Mineshkumar PRAVINBHAI Barevadiya & Anor v Minister for Immigration and Border Protection
[2015] HCASL 237
MINESHKUMAR PRAVINBHAI BAREVADIYA & ANOR
vMINISTER FOR IMMIGRATION AND BORDER PROTECTION & ANOR
[2015] HCASL 237
M202/2015
The applicants apply for special leave to appeal against the orders of the Federal Court of Australia (North J) dismissing an appeal from the Federal Circuit Court of Australia (Judge Jones).
The Federal Circuit Court dismissed the applicants' application for judicial review of a decision of the Migration Review Tribunal ("MRT"). The MRT affirmed the refusal by a delegate of the first respondent to grant the applicants Student (Temporary) (Class TU) visas, on the ground that they did not meet the relevant financial capacity requirements. Specifically, the applicants failed to demonstrate a three-month saving history of funds totalling $31,265 for the period immediately prior to their visa application on 9 July 2013.
The applicants do not have legal representation and their application falls to be dealt with under r 41.10 of High Court Rules 2004 (Cth).
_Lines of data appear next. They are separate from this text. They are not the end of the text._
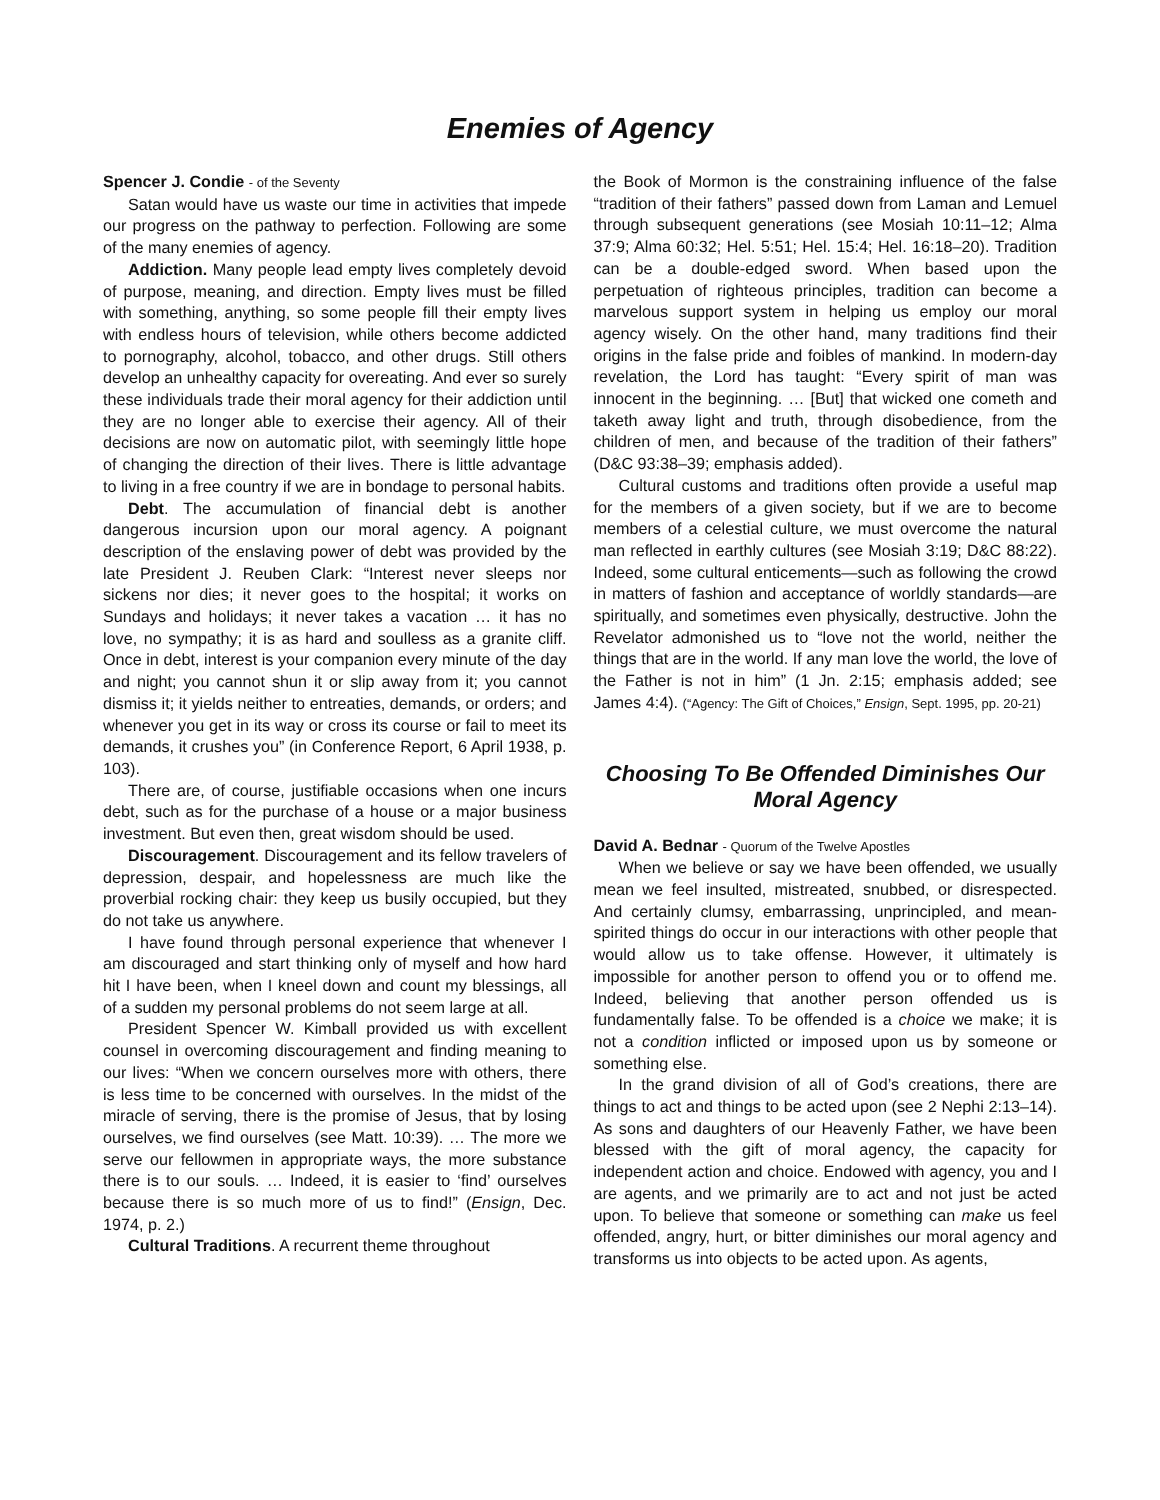Enemies of Agency
Spencer J. Condie - of the Seventy
Satan would have us waste our time in activities that impede our progress on the pathway to perfection. Following are some of the many enemies of agency.
Addiction. Many people lead empty lives completely devoid of purpose, meaning, and direction. Empty lives must be filled with something, anything, so some people fill their empty lives with endless hours of television, while others become addicted to pornography, alcohol, tobacco, and other drugs. Still others develop an unhealthy capacity for overeating. And ever so surely these individuals trade their moral agency for their addiction until they are no longer able to exercise their agency. All of their decisions are now on automatic pilot, with seemingly little hope of changing the direction of their lives. There is little advantage to living in a free country if we are in bondage to personal habits.
Debt. The accumulation of financial debt is another dangerous incursion upon our moral agency. A poignant description of the enslaving power of debt was provided by the late President J. Reuben Clark: “Interest never sleeps nor sickens nor dies; it never goes to the hospital; it works on Sundays and holidays; it never takes a vacation … it has no love, no sympathy; it is as hard and soulless as a granite cliff. Once in debt, interest is your companion every minute of the day and night; you cannot shun it or slip away from it; you cannot dismiss it; it yields neither to entreaties, demands, or orders; and whenever you get in its way or cross its course or fail to meet its demands, it crushes you” (in Conference Report, 6 April 1938, p. 103).
There are, of course, justifiable occasions when one incurs debt, such as for the purchase of a house or a major business investment. But even then, great wisdom should be used.
Discouragement. Discouragement and its fellow travelers of depression, despair, and hopelessness are much like the proverbial rocking chair: they keep us busily occupied, but they do not take us anywhere.
I have found through personal experience that whenever I am discouraged and start thinking only of myself and how hard hit I have been, when I kneel down and count my blessings, all of a sudden my personal problems do not seem large at all.
President Spencer W. Kimball provided us with excellent counsel in overcoming discouragement and finding meaning to our lives: “When we concern ourselves more with others, there is less time to be concerned with ourselves. In the midst of the miracle of serving, there is the promise of Jesus, that by losing ourselves, we find ourselves (see Matt. 10:39). … The more we serve our fellowmen in appropriate ways, the more substance there is to our souls. … Indeed, it is easier to ‘find’ ourselves because there is so much more of us to find!” (Ensign, Dec. 1974, p. 2.)
Cultural Traditions. A recurrent theme throughout
the Book of Mormon is the constraining influence of the false “tradition of their fathers” passed down from Laman and Lemuel through subsequent generations (see Mosiah 10:11–12; Alma 37:9; Alma 60:32; Hel. 5:51; Hel. 15:4; Hel. 16:18–20). Tradition can be a double-edged sword. When based upon the perpetuation of righteous principles, tradition can become a marvelous support system in helping us employ our moral agency wisely. On the other hand, many traditions find their origins in the false pride and foibles of mankind. In modern-day revelation, the Lord has taught: “Every spirit of man was innocent in the beginning. … [But] that wicked one cometh and taketh away light and truth, through disobedience, from the children of men, and because of the tradition of their fathers” (D&C 93:38–39; emphasis added).
Cultural customs and traditions often provide a useful map for the members of a given society, but if we are to become members of a celestial culture, we must overcome the natural man reflected in earthly cultures (see Mosiah 3:19; D&C 88:22). Indeed, some cultural enticements—such as following the crowd in matters of fashion and acceptance of worldly standards—are spiritually, and sometimes even physically, destructive. John the Revelator admonished us to “love not the world, neither the things that are in the world. If any man love the world, the love of the Father is not in him” (1 Jn. 2:15; emphasis added; see James 4:4). (“Agency: The Gift of Choices,” Ensign, Sept. 1995, pp. 20-21)
Choosing To Be Offended Diminishes Our Moral Agency
David A. Bednar - Quorum of the Twelve Apostles
When we believe or say we have been offended, we usually mean we feel insulted, mistreated, snubbed, or disrespected. And certainly clumsy, embarrassing, unprincipled, and mean-spirited things do occur in our interactions with other people that would allow us to take offense. However, it ultimately is impossible for another person to offend you or to offend me. Indeed, believing that another person offended us is fundamentally false. To be offended is a choice we make; it is not a condition inflicted or imposed upon us by someone or something else.
In the grand division of all of God’s creations, there are things to act and things to be acted upon (see 2 Nephi 2:13–14). As sons and daughters of our Heavenly Father, we have been blessed with the gift of moral agency, the capacity for independent action and choice. Endowed with agency, you and I are agents, and we primarily are to act and not just be acted upon. To believe that someone or something can make us feel offended, angry, hurt, or bitter diminishes our moral agency and transforms us into objects to be acted upon. As agents,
The applicants' proposed ground of appeal contends error arising from the MRT's asserted failure to comply with s 424A of the Migration Act 1958 (Cth) ("the Act"). Section 424A applies to decisions relating to the grant or cancellation of protection visas. The same ground was not pressed before North J. His Honour treated the applicants' complaint as raising the MRT's asserted failure to comply with the requirements of s 359A of the Act. Section 359A imposes a similar obligation to the obligation imposed on the Refugee Review Tribunal under s 424A, to give an applicant clear particulars of any information that the MRT considers would be the reason, or part of the reason, for affirming the decision under review. His Honour found that the material relied on by the MRT was within the exception for which s 359A(4)(b) of the Act provides. The applicants' unparticularised assertion of a breach of s 424A is to be understood as the assertion of a breach of s 359A. However, nothing in the material filed in support of the application calls into question the correctness of the decision below. If special leave to appeal were granted, the appeal would have no prospect of success.
The application is dismissed.
Pursuant to r 41.10.5, we direct the Registrar to draw up, sign and seal an order dismissing the application.